Although the MPs accepted that Cumbria would have to lose one of its six seats under the new law, since nationally the number of seats at Westminster is being cut by 50 (and constituency sizes made more equal in terms of population). But MPs representing all three parties in Cumbria agreed a plan which they think better reflects the geography of the county. And it will mean that both Farron and Stewart can still fight seats at the 2015 election which are roughly similar to their existing constituencies.

The cross-party deal would overturn the boundary commission’s controversial plans to create a new seat which would have joined Windermere with Whitehaven. Most Cumbrians thought the plans were crazy, since the new seat would have been a geographical nightmare in terms of transport links, straddling England’s highest mountain range.
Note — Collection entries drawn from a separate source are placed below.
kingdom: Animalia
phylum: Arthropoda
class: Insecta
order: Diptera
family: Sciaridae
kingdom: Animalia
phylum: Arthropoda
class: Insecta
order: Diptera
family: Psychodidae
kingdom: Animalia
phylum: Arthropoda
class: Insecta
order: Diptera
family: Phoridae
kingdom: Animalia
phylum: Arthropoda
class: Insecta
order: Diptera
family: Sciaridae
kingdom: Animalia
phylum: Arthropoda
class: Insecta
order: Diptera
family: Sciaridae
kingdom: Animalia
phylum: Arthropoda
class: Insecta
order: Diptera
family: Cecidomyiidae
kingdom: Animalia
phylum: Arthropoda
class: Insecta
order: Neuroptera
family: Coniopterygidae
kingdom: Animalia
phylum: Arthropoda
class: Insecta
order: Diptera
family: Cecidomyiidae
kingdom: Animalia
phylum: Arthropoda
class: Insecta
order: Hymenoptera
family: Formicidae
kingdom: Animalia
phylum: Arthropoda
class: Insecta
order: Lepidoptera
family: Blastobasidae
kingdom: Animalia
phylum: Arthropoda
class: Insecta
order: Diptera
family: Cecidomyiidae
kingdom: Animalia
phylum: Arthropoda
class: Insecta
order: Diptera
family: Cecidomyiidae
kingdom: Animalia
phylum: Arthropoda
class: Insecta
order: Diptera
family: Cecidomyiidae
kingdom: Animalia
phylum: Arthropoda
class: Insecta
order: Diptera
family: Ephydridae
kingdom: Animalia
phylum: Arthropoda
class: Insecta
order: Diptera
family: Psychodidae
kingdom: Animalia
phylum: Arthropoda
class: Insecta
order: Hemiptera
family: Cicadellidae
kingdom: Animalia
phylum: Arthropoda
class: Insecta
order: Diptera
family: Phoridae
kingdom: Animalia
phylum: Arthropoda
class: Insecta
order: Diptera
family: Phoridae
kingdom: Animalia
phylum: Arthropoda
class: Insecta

Under the alternative cross-party plan, two of Cumbria’s five seats would be centred around its biggest urban areas – Carlisle and Barrow. Another would take in the industrial towns of West Cumbria – Whitehaven, Workington and Maryport. A fourth, likely to be Stewart’s seat, would include Penrith, Keswick and Cockermouth. And Tim Farron, the president of the Liberal Democrats (and possible next leader) would be left with a Westmoreland seat around Kendal, Windermere, Ambleside and the southern Lake District.

The three main parties have submitted broadly similar plans to the boundary commission along these lines, with small variations. The commission is not obliged to accept what they say, but a decision to reject the almost unanimous views of the three main parties (as well as important local groups such as the national farmers’ union) would face a strong risk of being overturned in a judicial review.

Drat! That Farron-Stewart punch-up would have made a lovely constituency film in 2015.